100w RMS *4 at 2 ohms, 50w RMS *4 at 4 ohms.

Do i need to buy 2ohms speaker or 4 ohm spekers which performs better?

but Some of the CAR AMP syas only watts , how to arrive RMS per channell at this case?

1. In the case where the RMS figure is mentioned, there is a rough way to check how accurate the claim is. Look at the rating of the fuse on the amp. If there is more than one fuse, add up the ratings of all the fuses. Multiply this rating with 6 for class A/B amps and by 10 for class D amps. The result is the approximate total of the maximum output in RMS of the amp (all channels together).

For example, my Class A/B 4-channel amp has two 30amp fuses. So total = 30 x 2 = 60amps. 60amps x 6 = 360. So the amp is putting out approximately a total of 360w RMS at the maximum. Or 360/4 = 90wRMS per channel.

Please understand that this is only a rough and ready rule. It looks at the output that the amp is likely to give you in real world conditions (you rarely get above 12v to 12.5v from a regular automotive battery in real world conditions). And it takes a somewhat conservative look at the amp rating, but it gives a figure you can base a purchasing decision on.

There is a slightly more detailed method that goes by the typical voltage we can expect from a car battery and the typical efficiency of Class A/B amps and Class D amps. I can mention that method also, if you'd like me to -- it is a method that gives a slightly more encouraging picture about the amp's output. I prefer the more conservative approach :)

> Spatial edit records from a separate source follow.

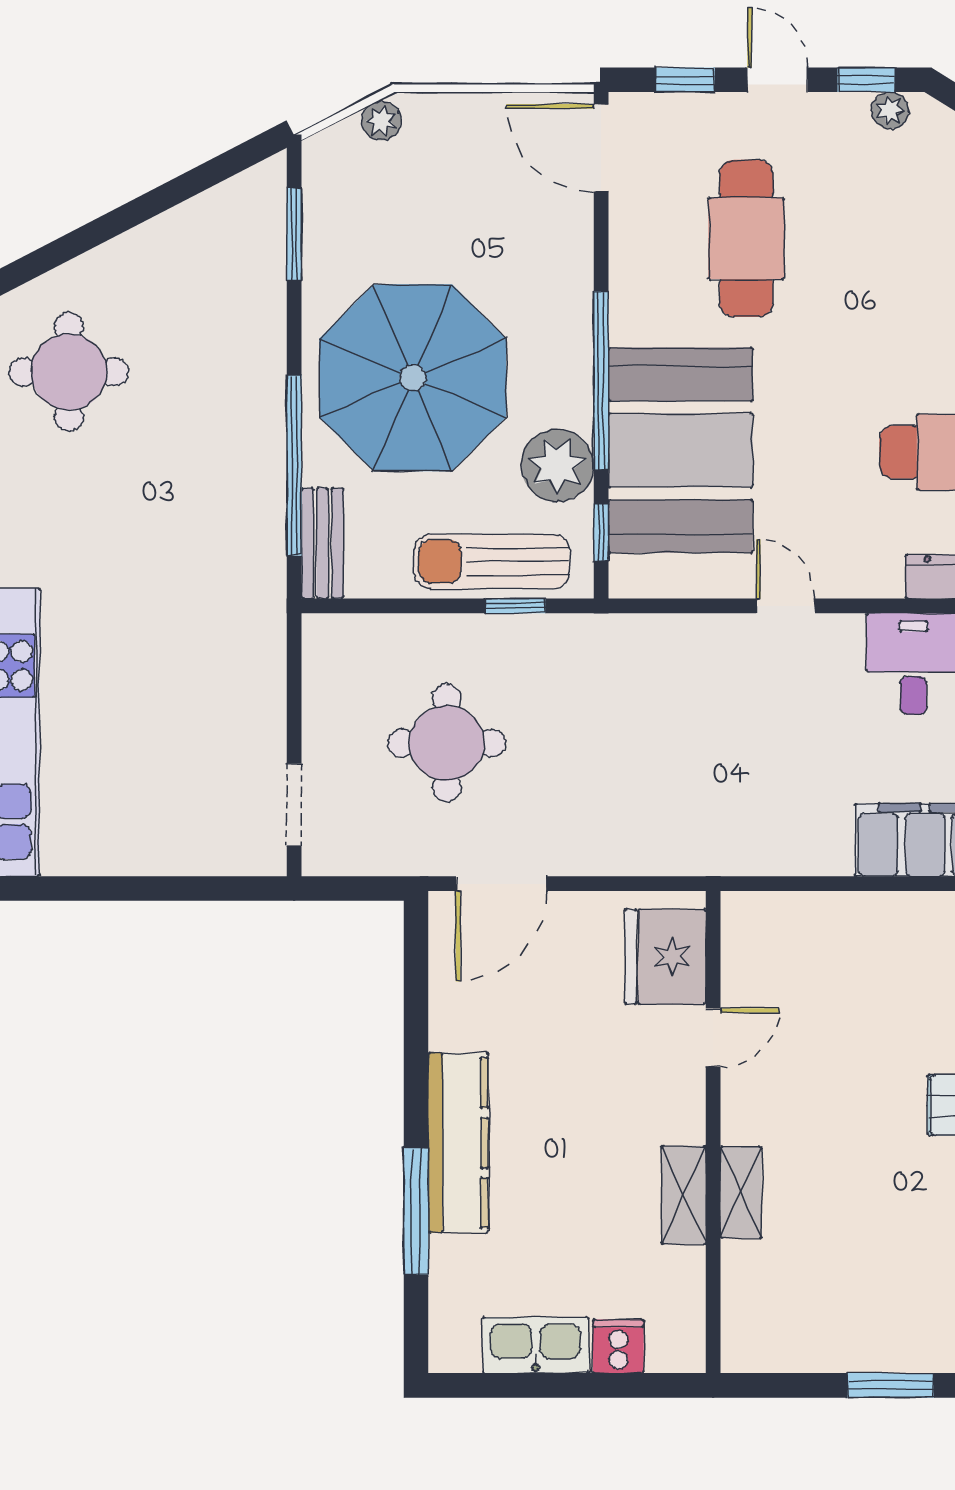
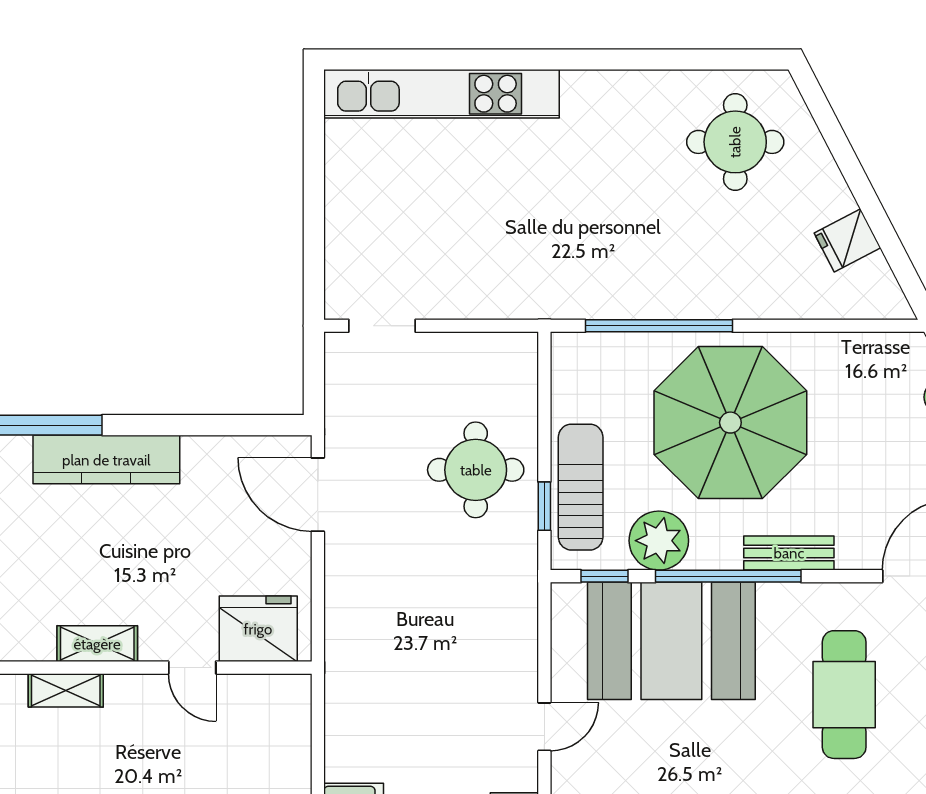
fridge: (189, 234) -> (847, 240), added
window: (294, 234) -> (847, 326), removed
cafe table: (746, 238) -> (844, 695), turned 90
bench: (323, 543) -> (789, 553), moved
round table: (447, 743) -> (476, 470), moved
shelving: (684, 1195) -> (97, 644), moved

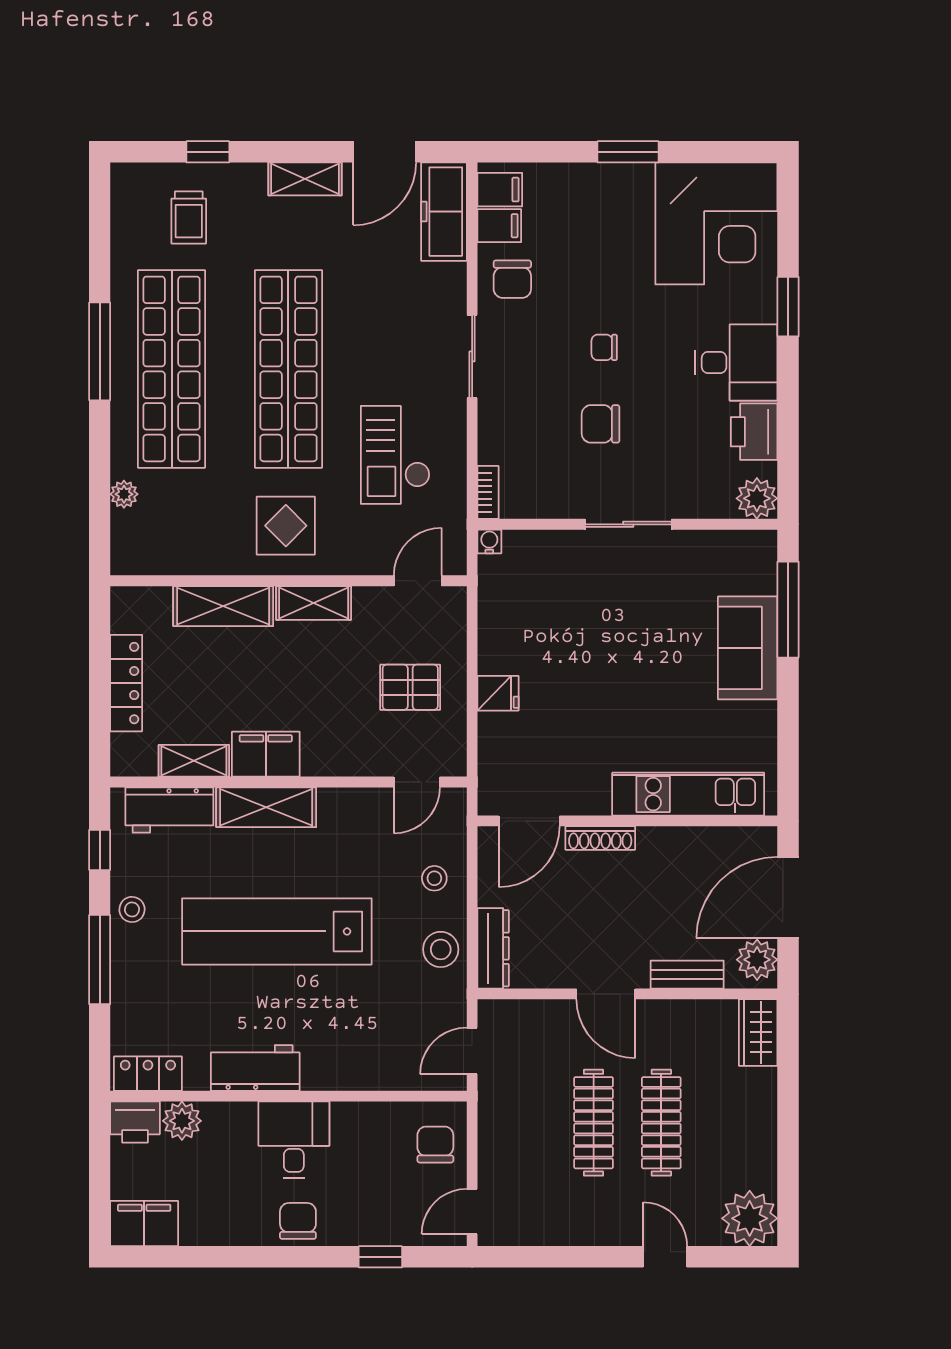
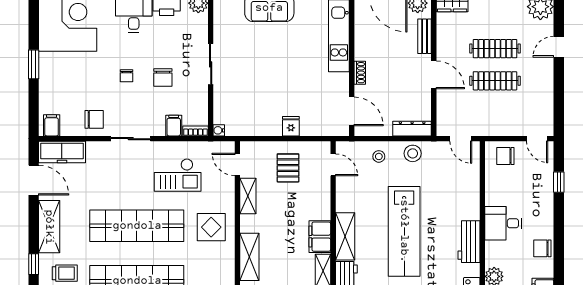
shelving: (305, 179) -> (49, 227), width x1.50, depth x1.33
filing cabinet: (499, 226) -> (174, 126), moved
shelving: (314, 603) -> (248, 196), moved
shoe rack: (600, 838) -> (360, 73), width x0.70
door: (606, 994) -> (434, 75), hinge flipped
chair: (298, 1221) -> (542, 248), moved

2. In the case of the RMS figures with the impedance mentioned (the ohms figure), it is simply to give you an idea of the power the amp will feed speakers of different impedance. If you hook up 2ohm speakers to the amp, it will feed 100w per channel (maximum). If you hook up 4ohm speakers to the amp, it will feed 50w per channel (maximum). Speakers with the higher impedance typically sound better (when paired with an amp feeding them power at that higher impedance), and they also put a lower load on the car electricals. So I personally always prefer 4ohm speakers, and I always prefer to wire DVC subs also in such a way that they present a 4ohm load to the amp (even at the cost of lower power being fed).

3. If the amp documentation and the package give only the figure in watts (no RMS or PMPO mentioned), I'd personally stay away from that brand. The lack of information is most likely intended at misleading the buyer. Esp. when the figures mentioned are like 1200watts for a Rs.10K amp. *snicker, snicker*. To get a rough idea of the amp's capability, I'd go by the fuse rating method I've mentioned above to calculate the amp's actual maximum output.